** Opening DATASET RECORDS block **

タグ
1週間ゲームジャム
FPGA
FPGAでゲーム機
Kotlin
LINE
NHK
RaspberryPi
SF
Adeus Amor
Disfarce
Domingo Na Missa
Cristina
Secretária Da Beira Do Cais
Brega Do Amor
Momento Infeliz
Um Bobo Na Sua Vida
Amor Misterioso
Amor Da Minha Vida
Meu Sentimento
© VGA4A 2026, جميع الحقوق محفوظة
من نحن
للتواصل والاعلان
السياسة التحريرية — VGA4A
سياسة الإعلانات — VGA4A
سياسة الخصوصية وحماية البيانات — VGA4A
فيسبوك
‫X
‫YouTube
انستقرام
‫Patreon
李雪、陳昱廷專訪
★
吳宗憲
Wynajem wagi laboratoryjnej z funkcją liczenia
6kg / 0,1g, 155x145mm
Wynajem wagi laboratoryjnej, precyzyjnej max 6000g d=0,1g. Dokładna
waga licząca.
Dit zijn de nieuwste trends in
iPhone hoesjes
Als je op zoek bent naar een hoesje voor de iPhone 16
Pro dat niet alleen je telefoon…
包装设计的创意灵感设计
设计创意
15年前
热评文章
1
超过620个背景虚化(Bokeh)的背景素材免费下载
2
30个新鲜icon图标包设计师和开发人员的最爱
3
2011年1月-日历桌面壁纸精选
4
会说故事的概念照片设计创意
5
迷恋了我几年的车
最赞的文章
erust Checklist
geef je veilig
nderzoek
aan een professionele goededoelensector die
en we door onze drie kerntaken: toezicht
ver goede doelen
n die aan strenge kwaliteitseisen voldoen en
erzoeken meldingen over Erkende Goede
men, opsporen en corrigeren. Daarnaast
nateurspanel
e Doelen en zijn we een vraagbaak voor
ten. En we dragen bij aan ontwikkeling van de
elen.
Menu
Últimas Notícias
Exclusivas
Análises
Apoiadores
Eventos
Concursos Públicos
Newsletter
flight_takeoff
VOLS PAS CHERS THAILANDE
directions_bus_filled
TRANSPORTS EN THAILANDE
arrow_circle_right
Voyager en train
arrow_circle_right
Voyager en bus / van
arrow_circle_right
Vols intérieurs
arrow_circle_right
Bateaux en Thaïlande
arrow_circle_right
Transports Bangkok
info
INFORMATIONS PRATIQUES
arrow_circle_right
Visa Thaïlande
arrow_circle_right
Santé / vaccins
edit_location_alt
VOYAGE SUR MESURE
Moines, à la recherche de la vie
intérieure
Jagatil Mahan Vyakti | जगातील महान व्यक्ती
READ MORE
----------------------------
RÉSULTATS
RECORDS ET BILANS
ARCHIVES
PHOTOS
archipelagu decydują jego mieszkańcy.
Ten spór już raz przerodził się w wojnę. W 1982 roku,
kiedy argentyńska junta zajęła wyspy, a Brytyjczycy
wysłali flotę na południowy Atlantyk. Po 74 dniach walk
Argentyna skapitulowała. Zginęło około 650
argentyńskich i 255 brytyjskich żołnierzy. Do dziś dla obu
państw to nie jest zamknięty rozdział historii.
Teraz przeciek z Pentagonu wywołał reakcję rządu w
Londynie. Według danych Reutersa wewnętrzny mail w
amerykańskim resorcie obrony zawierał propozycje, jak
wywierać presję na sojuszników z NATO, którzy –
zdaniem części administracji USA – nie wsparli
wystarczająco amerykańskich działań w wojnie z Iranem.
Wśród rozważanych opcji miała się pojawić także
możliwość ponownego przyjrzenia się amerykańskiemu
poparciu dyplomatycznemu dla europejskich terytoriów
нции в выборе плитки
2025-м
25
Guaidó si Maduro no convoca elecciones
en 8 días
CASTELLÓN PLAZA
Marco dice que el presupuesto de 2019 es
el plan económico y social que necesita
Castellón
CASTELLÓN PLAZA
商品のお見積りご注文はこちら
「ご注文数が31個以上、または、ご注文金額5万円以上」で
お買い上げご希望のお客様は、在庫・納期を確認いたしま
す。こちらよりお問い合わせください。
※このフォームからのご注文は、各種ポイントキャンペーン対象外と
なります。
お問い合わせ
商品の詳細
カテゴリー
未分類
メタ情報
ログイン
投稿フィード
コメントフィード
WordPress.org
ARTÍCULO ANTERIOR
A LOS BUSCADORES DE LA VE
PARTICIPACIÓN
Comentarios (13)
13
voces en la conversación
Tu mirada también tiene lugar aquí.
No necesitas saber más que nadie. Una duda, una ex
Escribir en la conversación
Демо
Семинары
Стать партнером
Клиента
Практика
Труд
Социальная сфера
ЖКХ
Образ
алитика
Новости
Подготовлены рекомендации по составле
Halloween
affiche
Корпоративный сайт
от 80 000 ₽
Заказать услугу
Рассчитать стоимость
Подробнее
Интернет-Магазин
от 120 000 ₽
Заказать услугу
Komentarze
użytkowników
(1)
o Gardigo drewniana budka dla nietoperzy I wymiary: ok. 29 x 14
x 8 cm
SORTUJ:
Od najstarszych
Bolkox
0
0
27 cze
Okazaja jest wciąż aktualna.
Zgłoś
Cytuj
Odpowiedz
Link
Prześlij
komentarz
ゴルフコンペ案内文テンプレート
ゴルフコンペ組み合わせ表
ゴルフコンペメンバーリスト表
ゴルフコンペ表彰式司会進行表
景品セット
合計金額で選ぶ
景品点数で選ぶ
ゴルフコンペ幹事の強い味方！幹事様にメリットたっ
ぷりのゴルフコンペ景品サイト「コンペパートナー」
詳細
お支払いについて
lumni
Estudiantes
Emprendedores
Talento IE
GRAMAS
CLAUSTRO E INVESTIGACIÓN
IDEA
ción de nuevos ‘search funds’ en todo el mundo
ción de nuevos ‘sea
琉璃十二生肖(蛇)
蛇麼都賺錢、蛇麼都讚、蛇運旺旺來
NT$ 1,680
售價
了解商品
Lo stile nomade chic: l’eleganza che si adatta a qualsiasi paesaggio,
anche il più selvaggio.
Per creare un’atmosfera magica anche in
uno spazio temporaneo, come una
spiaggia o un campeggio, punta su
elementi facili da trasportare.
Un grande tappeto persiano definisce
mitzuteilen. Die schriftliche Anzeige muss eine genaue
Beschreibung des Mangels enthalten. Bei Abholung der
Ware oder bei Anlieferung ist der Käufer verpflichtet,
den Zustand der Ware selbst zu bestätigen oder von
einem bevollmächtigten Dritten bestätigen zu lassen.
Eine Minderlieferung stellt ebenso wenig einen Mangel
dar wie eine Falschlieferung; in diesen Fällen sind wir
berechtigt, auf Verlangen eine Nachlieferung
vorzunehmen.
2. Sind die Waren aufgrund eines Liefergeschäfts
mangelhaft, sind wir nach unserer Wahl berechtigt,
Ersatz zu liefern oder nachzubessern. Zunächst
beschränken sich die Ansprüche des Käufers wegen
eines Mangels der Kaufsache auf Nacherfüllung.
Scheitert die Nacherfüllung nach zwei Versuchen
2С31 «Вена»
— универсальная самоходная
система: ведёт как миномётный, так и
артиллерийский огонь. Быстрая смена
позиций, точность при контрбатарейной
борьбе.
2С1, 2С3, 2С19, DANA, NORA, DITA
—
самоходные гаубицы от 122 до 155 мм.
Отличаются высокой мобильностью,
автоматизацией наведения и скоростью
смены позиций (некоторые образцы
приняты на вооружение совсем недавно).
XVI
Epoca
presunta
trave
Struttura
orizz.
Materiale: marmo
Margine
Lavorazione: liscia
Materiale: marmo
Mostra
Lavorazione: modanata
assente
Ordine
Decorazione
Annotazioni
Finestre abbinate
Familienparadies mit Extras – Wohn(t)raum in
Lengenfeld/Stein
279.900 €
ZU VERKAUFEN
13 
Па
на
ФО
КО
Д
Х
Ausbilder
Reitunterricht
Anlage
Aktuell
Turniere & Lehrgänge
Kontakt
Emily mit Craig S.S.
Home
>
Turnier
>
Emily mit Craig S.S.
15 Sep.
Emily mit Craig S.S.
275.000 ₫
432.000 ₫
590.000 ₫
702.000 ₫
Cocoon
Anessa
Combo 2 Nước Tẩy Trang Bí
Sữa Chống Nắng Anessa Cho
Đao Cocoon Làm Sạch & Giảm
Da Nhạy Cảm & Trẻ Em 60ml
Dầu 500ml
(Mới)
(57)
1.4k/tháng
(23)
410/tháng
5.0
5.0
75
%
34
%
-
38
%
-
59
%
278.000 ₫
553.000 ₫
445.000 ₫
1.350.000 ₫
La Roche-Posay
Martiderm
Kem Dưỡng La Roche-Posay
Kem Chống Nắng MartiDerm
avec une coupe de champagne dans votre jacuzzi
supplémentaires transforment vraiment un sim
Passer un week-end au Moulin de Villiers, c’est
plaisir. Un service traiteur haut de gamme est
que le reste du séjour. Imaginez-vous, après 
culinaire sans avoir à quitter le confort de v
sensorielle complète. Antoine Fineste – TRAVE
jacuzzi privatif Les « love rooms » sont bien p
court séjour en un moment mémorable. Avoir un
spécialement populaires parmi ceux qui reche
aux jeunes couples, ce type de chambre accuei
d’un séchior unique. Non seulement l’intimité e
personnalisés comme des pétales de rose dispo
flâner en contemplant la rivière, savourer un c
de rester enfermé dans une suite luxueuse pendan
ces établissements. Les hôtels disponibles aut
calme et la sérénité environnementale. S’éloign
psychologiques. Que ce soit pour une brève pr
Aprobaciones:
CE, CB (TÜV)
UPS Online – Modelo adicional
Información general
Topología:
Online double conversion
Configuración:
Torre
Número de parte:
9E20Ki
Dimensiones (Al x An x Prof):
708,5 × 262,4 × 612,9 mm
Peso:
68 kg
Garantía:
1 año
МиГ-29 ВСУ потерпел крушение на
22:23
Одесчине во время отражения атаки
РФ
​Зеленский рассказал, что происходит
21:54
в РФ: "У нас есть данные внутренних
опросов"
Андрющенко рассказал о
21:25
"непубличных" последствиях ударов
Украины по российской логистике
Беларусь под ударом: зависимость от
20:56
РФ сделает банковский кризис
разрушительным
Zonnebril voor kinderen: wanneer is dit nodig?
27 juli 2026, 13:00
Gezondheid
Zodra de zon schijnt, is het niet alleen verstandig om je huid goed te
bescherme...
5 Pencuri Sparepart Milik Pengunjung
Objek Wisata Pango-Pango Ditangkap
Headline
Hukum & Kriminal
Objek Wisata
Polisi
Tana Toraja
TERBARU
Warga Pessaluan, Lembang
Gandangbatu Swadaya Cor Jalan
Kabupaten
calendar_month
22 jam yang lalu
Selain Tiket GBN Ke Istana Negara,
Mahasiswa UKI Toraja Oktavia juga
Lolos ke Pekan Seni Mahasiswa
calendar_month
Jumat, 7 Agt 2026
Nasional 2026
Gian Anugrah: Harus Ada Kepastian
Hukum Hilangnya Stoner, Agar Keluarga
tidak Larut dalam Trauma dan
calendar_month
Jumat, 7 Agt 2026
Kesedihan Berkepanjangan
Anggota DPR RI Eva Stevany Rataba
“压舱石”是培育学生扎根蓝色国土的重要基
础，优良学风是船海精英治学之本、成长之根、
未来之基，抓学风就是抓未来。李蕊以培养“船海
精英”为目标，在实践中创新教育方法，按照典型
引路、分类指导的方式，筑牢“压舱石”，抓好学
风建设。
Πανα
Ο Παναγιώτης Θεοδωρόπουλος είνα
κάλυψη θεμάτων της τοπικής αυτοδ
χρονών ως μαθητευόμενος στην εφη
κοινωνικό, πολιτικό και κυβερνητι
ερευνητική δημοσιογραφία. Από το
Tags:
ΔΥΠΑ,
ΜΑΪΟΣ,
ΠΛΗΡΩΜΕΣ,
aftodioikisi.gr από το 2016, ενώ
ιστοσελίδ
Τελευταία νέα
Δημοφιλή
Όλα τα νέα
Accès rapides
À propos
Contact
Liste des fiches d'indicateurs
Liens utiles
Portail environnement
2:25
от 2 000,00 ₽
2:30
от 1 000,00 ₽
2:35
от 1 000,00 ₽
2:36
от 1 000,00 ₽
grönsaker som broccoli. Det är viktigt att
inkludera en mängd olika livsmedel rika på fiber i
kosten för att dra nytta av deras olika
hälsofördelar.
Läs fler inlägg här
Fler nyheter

** Closing DATASET RECORDS block **

Output the lines of the items as a Markdown table with the columns "Row" and "Line", where each row holds a row number and one line. Start at the first line of the items and stop after the line containing "iPhone hoesjes", and leave out any blank lines.

| Row | Line |
|---|---|
| 1 | タグ |
| 2 | 1週間ゲームジャム |
| 3 | FPGA |
| 4 | FPGAでゲーム機 |
| 5 | Kotlin |
| 6 | LINE |
| 7 | NHK |
| 8 | RaspberryPi |
| 9 | SF |
| 10 | Adeus Amor |
| 11 | Disfarce |
| 12 | Domingo Na Missa |
| 13 | Cristina |
| 14 | Secretária Da Beira Do Cais |
| 15 | Brega Do Amor |
| 16 | Momento Infeliz |
| 17 | Um Bobo Na Sua Vida |
| 18 | Amor Misterioso |
| 19 | Amor Da Minha Vida |
| 20 | Meu Sentimento |
| 21 | © VGA4A 2026, جميع الحقوق محفوظة |
| 22 | من نحن |
| 23 | للتواصل والاعلان |
| 24 | السياسة التحريرية — VGA4A |
| 25 | سياسة الإعلانات — VGA4A |
| 26 | سياسة الخصوصية وحماية البيانات — VGA4A |
| 27 | فيسبوك |
| 28 | ‫X |
| 29 | ‫YouTube |
| 30 | انستقرام |
| 31 | ‫Patreon |
| 32 | 李雪、陳昱廷專訪 |
| 33 | ★ |
| 34 | 吳宗憲 |
| 35 | Wynajem wagi laboratoryjnej z funkcją liczenia |
| 36 | 6kg / 0,1g, 155x145mm |
| 37 | Wynajem wagi laboratoryjnej, precyzyjnej max 6000g d=0,1g. Dokładna |
| 38 | waga licząca. |
| 39 | Dit zijn de nieuwste trends in |
| 40 | iPhone hoesjes |